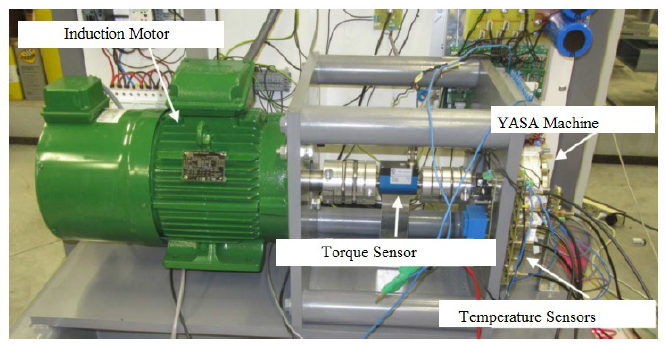
Figure 10. Experimental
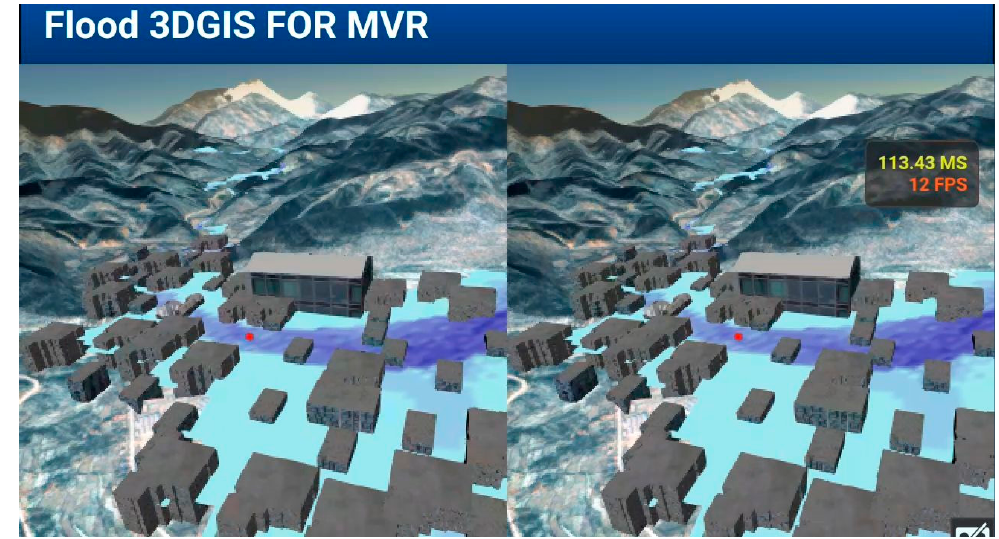
Figure 2. Screenshot of the prototype system on a smartphone.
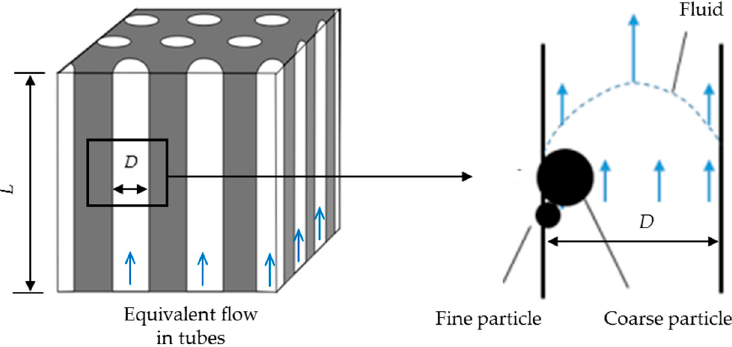
Figure 3. Effect of GSD in suffusion process. Figure 3. E ff ect of GSD in su ff usion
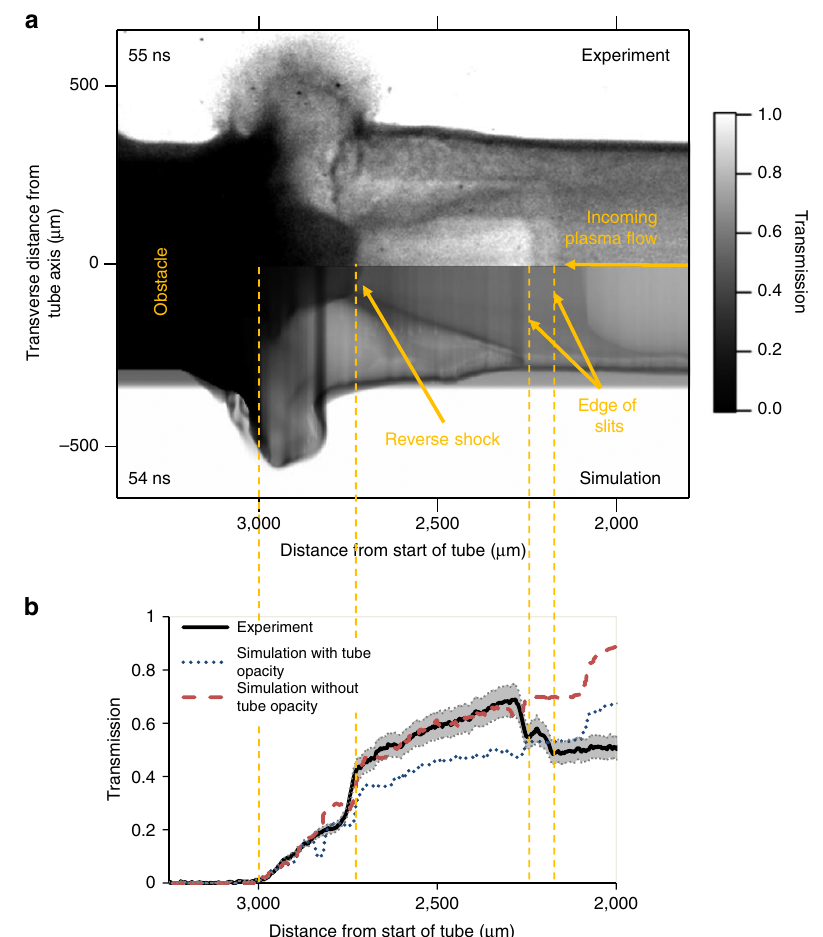
Figure 2 | Comparison of experimental and simulated results. A secondary target was used as an X-ray source for backlit pinhole radiography of the reverse shock region (see Fig. 1 and Methods). The plasma flow enters from the right of the figure and impacts onto the obstacle, originally at 3,000 m m, forming a reverse shock that can be seen around 2,750 m m. The top half of ( a ) shows the experimental radiograph, with the bottom half of ( a ) showing a synthetic radiograph from postprocessing a 2D simulation. The target tube had a slit cut into it from B 2,200 to B 3,100 m m. The same radiative hydrodynamic simulation was postprocessed to give simulated radiographs with and without the effect of the tube opacity, to account for the effect of the tube being absent at the slit position. A line-out of X-ray transmission along the central axis, for the experimental case and postprocessing of the simulated case with and without the opacity of the tube wall, is plotted in ( b ). The transmission is well matched for the experimental case and simulated radiograph without tube opacity from the position of the reverse shock, B 2,750 m m, to the edge of the slit, B 2,200 m m. After this point, the experiment transmission agrees better with the simulated radiograph including the tube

### Problem to solve
Your copy should match the data above exactly, apart from the pictures.

### Exercise response
Figure 10. Experimental
Figure 2. Screenshot of the prototype system on a smartphone.
Figure 3. Effect of GSD in suffusion process. Figure 3. E ff ect of GSD in su ff usion
Figure 2 | Comparison of experimental and simulated results. A secondary target was used as an X-ray source for backlit pinhole radiography of the reverse shock region (see Fig. 1 and Methods). The plasma flow enters from the right of the figure and impacts onto the obstacle, originally at 3,000 m m, forming a reverse shock that can be seen around 2,750 m m. The top half of ( a ) shows the experimental radiograph, with the bottom half of ( a ) showing a synthetic radiograph from postprocessing a 2D simulation. The target tube had a slit cut into it from B 2,200 to B 3,100 m m. The same radiative hydrodynamic simulation was postprocessed to give simulated radiographs with and without the effect of the tube opacity, to account for the effect of the tube being absent at the slit position. A line-out of X-ray transmission along the central axis, for the experimental case and postprocessing of the simulated case with and without the opacity of the tube wall, is plotted in ( b ). The transmission is well matched for the experimental case and simulated radiograph without tube opacity from the position of the reverse shock, B 2,750 m m, to the edge of the slit, B 2,200 m m. After this point, the experiment transmission agrees better with the simulated radiograph including the tube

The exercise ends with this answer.